Formulary requests and demands are getting more outrageous and onerous each day. Patients are annoyed and physicians are increasingly frustrated. When insurers and pharmacy benefit managers fax us to demand prior authorizations and formulary compliance, our response should be less acquiescence and hiring of additional administrative help, and less wishing for the latest greatest software for our EHR to manage these demands. Our response should be more rational resistance.
Insurers, pharmacy benefit managers and radiology review companies have millions invested in the status quo, and hypocritically, it's quite rare (less than 5% of the time) when these expensive systems deny me or my patients coverage. I doubt these same insurers would cover a medication or procedure found to be effective only 5% of the time.

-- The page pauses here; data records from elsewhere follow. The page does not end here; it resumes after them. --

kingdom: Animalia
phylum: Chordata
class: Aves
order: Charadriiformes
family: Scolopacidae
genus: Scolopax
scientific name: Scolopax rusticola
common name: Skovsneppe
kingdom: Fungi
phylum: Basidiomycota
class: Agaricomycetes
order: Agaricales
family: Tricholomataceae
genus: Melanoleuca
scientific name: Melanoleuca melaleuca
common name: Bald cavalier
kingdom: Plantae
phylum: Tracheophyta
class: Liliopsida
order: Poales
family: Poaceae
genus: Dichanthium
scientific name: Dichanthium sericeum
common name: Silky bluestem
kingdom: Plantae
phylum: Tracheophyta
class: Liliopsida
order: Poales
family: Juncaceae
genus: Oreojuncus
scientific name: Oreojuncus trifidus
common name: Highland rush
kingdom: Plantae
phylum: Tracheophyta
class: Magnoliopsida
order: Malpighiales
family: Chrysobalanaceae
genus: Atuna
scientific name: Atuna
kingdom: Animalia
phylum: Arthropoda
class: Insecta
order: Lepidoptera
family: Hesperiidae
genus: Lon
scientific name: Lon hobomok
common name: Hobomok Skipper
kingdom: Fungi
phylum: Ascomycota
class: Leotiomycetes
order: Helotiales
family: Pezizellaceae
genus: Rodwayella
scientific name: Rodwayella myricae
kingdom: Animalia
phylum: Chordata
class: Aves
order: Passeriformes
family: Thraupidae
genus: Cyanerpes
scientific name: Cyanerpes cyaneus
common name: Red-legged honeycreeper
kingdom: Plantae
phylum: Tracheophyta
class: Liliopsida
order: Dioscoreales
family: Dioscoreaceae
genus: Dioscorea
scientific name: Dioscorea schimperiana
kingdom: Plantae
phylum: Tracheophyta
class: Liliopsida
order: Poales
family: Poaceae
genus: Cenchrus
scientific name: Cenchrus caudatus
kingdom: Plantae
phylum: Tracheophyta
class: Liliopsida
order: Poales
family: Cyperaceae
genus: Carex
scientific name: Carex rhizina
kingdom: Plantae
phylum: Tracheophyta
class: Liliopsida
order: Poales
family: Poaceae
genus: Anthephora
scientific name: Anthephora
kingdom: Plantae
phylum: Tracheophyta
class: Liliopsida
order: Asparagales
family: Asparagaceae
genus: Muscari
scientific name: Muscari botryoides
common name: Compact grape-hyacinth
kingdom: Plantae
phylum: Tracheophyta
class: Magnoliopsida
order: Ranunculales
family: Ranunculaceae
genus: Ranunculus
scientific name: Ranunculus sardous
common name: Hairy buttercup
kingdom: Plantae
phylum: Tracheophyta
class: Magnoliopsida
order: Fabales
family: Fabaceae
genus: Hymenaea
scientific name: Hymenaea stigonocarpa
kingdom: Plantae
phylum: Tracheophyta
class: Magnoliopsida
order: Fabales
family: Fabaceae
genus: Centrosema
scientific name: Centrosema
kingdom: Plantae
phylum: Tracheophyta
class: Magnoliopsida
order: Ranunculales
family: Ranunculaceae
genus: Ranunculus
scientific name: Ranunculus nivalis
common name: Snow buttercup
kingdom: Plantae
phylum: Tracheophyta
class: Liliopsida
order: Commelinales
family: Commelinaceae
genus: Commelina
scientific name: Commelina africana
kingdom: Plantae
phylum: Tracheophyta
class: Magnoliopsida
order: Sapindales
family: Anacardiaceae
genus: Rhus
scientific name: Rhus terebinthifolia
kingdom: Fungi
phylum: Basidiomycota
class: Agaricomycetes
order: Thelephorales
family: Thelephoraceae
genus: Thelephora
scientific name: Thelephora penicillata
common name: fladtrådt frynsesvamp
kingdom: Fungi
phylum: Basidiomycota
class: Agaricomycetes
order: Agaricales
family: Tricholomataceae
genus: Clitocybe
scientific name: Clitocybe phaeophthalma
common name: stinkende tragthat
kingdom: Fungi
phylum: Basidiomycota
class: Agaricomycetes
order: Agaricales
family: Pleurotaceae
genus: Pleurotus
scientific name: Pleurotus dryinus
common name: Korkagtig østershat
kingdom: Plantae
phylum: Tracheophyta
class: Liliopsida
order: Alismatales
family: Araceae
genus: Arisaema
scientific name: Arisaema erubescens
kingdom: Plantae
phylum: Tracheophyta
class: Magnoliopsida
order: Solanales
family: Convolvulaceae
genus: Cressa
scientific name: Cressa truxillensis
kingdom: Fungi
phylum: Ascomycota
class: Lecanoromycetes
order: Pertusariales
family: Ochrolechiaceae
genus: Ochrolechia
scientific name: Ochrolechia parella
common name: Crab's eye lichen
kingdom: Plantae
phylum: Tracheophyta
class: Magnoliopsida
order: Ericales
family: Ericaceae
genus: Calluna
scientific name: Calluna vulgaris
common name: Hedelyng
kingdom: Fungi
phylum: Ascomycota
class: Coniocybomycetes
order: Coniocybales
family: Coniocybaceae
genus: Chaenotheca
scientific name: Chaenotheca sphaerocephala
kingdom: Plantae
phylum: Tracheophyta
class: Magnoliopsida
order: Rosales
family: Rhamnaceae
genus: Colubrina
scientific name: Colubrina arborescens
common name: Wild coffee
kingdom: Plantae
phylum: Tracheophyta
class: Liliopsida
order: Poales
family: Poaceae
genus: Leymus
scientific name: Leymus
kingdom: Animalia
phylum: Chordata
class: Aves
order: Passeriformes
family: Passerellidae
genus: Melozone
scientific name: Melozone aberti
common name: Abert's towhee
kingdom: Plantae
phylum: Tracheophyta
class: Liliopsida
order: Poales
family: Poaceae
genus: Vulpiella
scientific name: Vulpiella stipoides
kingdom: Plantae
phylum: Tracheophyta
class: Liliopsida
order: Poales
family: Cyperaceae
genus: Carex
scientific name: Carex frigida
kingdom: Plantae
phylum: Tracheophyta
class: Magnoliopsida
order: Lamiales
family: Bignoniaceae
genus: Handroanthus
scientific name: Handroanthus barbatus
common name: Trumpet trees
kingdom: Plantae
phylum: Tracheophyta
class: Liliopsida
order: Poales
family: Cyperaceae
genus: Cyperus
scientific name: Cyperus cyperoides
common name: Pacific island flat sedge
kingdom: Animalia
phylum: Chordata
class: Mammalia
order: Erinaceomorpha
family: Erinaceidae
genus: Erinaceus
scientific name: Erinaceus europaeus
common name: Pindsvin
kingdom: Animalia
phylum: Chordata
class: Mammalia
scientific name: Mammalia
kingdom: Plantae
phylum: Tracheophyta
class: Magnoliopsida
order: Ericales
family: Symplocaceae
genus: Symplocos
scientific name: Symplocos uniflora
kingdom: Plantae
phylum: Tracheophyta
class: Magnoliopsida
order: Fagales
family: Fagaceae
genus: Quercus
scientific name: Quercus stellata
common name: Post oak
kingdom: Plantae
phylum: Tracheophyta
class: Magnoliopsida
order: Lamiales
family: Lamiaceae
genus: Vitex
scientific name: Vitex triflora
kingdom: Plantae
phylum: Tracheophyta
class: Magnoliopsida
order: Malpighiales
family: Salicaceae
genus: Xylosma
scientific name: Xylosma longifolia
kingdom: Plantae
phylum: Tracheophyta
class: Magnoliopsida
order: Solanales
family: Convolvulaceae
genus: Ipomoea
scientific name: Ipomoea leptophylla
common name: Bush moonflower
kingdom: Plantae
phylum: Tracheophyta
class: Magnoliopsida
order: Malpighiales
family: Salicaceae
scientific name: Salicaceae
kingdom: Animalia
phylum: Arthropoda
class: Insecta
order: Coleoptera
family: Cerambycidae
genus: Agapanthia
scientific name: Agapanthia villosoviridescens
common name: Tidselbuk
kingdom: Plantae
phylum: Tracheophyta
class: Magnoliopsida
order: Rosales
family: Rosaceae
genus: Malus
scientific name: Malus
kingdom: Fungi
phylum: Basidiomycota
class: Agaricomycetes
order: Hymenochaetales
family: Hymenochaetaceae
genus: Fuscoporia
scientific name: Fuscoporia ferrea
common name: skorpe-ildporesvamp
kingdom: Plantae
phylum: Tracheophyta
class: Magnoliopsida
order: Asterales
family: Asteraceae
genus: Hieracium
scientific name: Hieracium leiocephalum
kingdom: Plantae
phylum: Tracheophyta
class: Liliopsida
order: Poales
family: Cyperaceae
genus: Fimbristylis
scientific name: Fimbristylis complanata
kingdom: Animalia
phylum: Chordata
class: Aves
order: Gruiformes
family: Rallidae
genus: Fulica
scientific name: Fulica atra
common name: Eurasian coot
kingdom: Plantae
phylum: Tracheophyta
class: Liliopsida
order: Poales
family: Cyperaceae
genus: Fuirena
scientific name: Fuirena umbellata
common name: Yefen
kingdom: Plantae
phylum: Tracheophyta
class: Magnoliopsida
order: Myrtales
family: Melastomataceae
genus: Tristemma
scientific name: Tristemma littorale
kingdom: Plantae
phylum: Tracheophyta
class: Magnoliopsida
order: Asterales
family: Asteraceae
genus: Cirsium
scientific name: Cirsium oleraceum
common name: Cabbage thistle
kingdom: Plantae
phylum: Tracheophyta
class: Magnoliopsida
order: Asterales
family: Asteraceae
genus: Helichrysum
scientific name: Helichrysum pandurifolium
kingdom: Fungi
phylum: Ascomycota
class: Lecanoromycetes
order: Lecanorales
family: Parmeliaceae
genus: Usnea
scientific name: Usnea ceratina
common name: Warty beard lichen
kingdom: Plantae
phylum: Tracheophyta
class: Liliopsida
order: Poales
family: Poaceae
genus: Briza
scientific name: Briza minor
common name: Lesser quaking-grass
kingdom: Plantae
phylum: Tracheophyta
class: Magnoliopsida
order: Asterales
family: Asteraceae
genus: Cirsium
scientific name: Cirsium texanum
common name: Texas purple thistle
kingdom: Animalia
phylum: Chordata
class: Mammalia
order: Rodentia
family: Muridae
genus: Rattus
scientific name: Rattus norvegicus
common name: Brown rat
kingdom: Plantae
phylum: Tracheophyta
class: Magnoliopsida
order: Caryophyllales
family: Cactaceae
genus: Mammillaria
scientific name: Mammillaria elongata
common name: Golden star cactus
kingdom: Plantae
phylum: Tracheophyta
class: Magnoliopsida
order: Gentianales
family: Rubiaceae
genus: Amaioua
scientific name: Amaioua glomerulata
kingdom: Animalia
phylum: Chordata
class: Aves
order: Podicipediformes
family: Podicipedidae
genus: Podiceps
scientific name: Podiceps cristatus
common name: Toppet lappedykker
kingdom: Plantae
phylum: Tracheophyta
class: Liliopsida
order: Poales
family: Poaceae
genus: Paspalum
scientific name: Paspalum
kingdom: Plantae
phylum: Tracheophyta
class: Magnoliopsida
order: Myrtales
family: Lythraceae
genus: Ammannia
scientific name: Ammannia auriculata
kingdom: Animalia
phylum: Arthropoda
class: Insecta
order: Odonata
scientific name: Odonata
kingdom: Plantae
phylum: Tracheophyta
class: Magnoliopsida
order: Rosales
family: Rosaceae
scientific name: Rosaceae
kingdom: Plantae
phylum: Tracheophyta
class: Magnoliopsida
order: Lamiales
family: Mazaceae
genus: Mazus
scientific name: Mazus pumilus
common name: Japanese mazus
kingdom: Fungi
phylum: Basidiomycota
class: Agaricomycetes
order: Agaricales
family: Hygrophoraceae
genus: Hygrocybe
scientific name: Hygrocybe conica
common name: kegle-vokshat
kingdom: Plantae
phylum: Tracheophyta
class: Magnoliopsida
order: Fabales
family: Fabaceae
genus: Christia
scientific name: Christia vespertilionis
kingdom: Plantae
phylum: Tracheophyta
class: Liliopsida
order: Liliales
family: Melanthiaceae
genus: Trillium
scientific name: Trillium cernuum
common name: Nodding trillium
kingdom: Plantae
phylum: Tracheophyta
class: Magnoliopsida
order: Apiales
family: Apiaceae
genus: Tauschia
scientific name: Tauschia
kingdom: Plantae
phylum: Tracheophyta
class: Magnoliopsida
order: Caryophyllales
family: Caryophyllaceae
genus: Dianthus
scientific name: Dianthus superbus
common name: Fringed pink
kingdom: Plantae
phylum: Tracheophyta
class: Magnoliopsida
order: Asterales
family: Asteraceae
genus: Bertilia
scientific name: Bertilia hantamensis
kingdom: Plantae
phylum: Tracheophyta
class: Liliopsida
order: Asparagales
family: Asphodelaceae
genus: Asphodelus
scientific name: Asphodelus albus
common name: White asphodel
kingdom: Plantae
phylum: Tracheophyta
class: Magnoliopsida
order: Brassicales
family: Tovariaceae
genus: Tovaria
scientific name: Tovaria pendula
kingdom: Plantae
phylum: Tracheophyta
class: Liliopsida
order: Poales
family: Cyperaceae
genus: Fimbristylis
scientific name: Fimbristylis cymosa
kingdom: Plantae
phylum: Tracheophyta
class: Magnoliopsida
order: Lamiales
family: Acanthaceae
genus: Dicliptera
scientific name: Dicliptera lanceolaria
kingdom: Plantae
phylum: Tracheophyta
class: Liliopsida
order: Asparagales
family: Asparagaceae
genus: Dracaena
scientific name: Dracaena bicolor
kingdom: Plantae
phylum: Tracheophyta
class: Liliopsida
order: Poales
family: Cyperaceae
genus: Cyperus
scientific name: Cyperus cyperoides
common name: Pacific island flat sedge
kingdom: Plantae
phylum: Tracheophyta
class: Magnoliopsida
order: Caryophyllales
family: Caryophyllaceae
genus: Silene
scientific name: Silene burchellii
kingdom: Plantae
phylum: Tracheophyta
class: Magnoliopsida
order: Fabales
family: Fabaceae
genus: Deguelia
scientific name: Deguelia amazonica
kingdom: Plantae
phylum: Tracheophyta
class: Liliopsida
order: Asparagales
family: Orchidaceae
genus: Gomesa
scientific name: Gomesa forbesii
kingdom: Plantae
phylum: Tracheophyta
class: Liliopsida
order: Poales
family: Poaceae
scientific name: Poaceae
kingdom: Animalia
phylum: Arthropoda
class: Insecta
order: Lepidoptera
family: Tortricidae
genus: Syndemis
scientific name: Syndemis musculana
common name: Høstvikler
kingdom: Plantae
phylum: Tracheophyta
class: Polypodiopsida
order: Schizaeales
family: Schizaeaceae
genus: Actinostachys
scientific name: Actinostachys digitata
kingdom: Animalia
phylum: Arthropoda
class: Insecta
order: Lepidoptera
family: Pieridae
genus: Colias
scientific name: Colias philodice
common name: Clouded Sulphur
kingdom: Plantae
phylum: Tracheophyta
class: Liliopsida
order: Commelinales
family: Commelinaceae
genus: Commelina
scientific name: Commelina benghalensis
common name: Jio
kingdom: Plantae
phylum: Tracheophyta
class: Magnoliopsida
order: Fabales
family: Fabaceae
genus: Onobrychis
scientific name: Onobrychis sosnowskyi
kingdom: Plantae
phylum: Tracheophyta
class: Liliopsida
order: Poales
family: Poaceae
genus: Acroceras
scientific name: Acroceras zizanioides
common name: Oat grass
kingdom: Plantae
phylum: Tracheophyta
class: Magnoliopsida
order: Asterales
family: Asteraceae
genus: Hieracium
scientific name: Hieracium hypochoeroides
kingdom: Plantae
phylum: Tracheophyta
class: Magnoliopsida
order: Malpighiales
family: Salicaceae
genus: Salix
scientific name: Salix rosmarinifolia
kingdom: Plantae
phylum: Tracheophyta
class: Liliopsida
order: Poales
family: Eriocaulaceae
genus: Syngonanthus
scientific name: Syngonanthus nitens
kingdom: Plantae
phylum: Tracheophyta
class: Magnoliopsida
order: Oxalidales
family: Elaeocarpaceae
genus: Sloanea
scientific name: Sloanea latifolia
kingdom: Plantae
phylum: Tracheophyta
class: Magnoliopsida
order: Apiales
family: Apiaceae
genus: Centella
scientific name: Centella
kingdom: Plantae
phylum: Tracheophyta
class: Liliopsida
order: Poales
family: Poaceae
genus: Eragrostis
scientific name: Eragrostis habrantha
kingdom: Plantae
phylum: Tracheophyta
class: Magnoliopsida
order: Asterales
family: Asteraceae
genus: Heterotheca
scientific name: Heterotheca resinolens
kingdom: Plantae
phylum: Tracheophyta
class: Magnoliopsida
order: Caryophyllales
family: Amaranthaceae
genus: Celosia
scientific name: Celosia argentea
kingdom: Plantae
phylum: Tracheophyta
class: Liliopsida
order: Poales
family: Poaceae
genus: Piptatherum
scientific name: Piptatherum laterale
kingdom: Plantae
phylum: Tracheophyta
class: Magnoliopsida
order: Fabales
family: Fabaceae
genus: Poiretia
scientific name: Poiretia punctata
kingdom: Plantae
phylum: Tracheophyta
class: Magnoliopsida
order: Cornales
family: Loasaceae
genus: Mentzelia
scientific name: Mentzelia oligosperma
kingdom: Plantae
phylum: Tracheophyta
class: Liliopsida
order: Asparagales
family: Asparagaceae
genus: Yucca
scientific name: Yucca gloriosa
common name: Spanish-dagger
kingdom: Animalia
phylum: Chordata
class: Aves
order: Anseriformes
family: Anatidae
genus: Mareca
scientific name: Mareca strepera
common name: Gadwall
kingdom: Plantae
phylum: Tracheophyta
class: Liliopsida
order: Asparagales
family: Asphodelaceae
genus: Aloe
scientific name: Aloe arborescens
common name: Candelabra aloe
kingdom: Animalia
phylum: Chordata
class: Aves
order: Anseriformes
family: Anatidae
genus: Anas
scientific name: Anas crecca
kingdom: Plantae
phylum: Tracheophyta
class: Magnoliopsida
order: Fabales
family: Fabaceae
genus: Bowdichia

At times I involve my patients (sometimes to their profound annoyance) in the formulary and radiology prior authorization process. I ask them to confront their insurer or company human resource office when a medication they have been taking for several years is suddenly and often arbitrarily no longer covered, or their co-pay doubles or triples. I request they stay with me and listen in on speakerphone when I request a prior authorization for an MRI my patient is demanding—all 10 to 15 minutes of pleasant, really useful conversation. Lately I've taken to demanding that the first prior authorization clerk I speak with is the one empowered to grant the authorization. If not, I demand they immediately connect me with the one person who will. To my surprise, this process sometimes actually works, saves time, and engenders in me a glimmer of empowerment.
I appreciate Dr. Ralston's best intentions, and hope his wish for the ultimate software app falls out of an alternative universe and installs itself in his laptop. Until then I prescribe less acquiescence, and more resistance.
Mindful clinical judgment
In response to “When patients don't tell all: The diagnostic challenge, “ [ACP Internist, October 2010], I recall a similar situation. I was covering a military emergency room on the West Coast when a 12-year-old child was brought in by her mother and father because of swelling and pain of her right foot. The young women specifically denied any trauma. I obtained an X-ray that revealed a sewing needle just below the skin of the bottom of her right foot. A surgical consult doctor placed her foot under a bright light and said, “I think I can see the tip of the needle,” and the surgeon gently and deftly removed the entire intact sewing needle in one swift motion.
I sat down with the young patient and both her mother and her father and said, “Now, please enlighten us!” She said, “Doctor, I knew I stepped on that sewing needle. I was afraid to tell you since I was afraid you would then have to cut my foot open!”
If you asked me, “Why did you obtain a X-ray of her foot in the absence of any history of trauma?” I would respond, “Clinical judgment, which all of us in the American College of Physicians use each and every day of our clinical practice!”